We triggered a SELL signal for USD/JPY and this is the current chart as of 11:30 am.
USDJPY 1 hour chart (7.14.20) MetaTrader 4 axicorp financial services


EUR/USD Intraday:
Under pressure. The pair remains on the downside after retreating from an intraday high of 1.1374 seen yesterday. The relative strength index has declined to levels below 50 indicating a lack of upward momentum for the pair. A further decline should bring the pair toward 1.1320 and 1.1300 on the downside. Only a return to the key resistance at 1.1375 would bring about a bullish reversal.

AUD/USD Intraday:
Watch 0.6910. The pair is showing strong downward momentum as the relative strength index is subdued in the 30s. Upon reaching the immediate support at 0.6920 (around the low of July 10), the pair should then sink toward 0.6910 on the downside. The trailing key resistance has been lowered to 0.6950.

NZD/USD intraday: 
Under pressure. The pair has broken below a rising trend line drawn from July 3. In fact, it is trading at levels well below both the 20-period and 50-period moving averages, while the relative strength index has dropped below 30, signaling a bearish bias. Below the key resistance at 0.6567, expect a decline to 0.6503 and 0.6485. Alternatively, a break above 0.6567 would trigger a rebound to 0.6597.

GBP/USD Intraday: 
Downside prevails. The pair has sunk further after losing the key level of 1.2600. Strong downward momentum is evidenced by the relative strength index, which is subdued in the 30s. A break below the immediate support at 1.2530 would trigger a further fall toward 1.2505 (around the low of July 8). Key resistance is located at 1.2590.

USD/CHF Intraday: 
Bullish bias remains. The pair is trading within a bullish ascending triangle. Currently, support is provided by the 20-period moving average, which stays above the 50-period one. The relative strength index stands above the neutrality level of 50, suggesting a bullish bias. Above the key support at 0.9395, expect an advance to 0.9425 and 0.9440. Alternatively, a break below 0.9395 would open a path to 0.9380 on the downside.

USD/CAD Intraday: 
Target 1.3650. The pair remains on the upside as it has formed a higher-low. In fact, the 20-period moving average has crossed above the 50-period one, and the relative strength index has climbed to the 60s, signaling a bullish bias. As long as the key support at 1.3575 holds, the pair should target 1.3625 and 1.3650 on the upside. Alternatively, a break below 1.3575 would trigger a pull-back to 1.3555.

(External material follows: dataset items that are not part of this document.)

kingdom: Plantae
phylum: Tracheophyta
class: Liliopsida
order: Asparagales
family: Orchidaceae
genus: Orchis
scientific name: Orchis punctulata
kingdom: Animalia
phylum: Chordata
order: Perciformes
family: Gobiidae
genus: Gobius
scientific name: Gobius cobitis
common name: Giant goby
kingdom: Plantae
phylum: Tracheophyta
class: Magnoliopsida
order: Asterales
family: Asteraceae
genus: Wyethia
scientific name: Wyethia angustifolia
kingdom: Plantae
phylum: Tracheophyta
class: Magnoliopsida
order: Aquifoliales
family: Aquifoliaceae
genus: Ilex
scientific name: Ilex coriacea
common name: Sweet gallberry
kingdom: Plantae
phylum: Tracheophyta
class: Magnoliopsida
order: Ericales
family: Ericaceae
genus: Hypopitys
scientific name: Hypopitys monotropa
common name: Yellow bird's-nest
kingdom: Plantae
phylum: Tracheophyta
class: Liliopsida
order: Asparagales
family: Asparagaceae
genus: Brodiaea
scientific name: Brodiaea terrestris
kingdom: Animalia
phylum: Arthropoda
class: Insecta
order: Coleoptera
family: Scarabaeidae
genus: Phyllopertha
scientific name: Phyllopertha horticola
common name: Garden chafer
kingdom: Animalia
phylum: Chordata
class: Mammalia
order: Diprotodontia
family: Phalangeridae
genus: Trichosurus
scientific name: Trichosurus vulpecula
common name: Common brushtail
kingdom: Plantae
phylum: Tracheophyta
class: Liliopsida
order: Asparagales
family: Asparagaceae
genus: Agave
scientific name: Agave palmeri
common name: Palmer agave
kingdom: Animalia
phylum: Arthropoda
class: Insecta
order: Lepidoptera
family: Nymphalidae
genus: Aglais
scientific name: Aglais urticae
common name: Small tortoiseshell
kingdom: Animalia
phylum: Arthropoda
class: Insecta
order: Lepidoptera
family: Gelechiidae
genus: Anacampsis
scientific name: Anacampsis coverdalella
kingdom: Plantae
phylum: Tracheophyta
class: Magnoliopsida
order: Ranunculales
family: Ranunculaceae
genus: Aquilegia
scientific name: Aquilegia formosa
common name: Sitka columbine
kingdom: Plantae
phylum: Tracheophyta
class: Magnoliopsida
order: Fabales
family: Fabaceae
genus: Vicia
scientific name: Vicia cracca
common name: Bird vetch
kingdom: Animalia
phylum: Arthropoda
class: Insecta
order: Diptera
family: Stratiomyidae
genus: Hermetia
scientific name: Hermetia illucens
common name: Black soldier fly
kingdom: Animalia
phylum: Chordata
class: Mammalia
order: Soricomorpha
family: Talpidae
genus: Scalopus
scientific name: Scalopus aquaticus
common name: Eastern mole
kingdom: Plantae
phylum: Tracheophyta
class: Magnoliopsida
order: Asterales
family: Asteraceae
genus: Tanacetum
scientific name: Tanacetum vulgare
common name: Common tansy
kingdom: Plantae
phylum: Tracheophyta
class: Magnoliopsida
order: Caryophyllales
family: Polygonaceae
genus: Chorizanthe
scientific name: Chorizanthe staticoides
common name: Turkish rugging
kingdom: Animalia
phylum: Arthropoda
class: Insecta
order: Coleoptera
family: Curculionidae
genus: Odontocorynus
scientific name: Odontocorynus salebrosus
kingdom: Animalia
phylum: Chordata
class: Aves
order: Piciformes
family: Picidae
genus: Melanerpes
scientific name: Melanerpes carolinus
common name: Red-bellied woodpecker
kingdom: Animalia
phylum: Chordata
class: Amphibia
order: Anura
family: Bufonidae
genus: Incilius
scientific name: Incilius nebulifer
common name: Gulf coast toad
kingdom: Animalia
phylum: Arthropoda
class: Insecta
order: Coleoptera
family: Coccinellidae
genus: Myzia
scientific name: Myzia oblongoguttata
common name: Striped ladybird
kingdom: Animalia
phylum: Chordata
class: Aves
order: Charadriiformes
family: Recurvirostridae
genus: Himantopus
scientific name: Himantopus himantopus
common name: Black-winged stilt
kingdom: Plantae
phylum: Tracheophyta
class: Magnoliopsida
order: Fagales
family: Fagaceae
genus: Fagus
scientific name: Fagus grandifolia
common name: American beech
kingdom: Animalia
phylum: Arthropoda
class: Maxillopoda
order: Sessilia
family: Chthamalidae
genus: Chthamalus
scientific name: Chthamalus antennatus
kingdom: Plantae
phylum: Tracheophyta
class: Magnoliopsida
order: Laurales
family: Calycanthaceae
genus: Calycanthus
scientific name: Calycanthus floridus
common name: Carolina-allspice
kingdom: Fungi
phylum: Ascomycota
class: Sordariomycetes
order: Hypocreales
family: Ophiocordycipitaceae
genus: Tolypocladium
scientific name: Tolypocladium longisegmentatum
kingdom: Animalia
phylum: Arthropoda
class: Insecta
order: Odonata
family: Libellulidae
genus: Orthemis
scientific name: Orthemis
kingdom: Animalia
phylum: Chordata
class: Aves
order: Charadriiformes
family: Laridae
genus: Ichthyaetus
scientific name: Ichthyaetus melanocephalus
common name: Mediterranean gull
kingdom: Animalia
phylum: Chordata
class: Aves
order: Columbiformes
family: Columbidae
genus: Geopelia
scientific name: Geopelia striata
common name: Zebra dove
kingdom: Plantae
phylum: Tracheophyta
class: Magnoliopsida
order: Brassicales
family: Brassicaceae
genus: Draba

Trading Central USDCAD daily (7.14.20) - Forex Trading tutorials for beginners in the Philippines

The following is a forecast for USD/CAD in its 4 hour chart perspective:
USDCAD 4 hour chart (7.14.20) MetaTrader 4 axicorp financial services


EUR/JPY Intraday: 
Further upside. The pair has formed a V-shaped rebound. Currently, the 20-period moving average has moved further above the 50-period one, while the relative strength index stands above the neutrality level of 50, indicating continued upward momentum. Unless the key support at 121.26 is violated, the pair should proceed to 122.33 and 122.59 on the upside. Alternatively, below 121.26, expect a pull-back to 120.81.

EUR/GBP Intraday: 
Upside prevails. The pair has accelerated to the upside after breaking above a bearish trend line drawn from June 29. Currently, support is provided by both the ascending 20-period and 50-period moving averages, while the relative strength index stays in 70s, suggesting a bullish bias. Above the key support at 0.9007, expect an advance to 0.9071 and 0.9088. Alternatively, a break below 0.9007 would trigger a return to 0.8979 on the downside.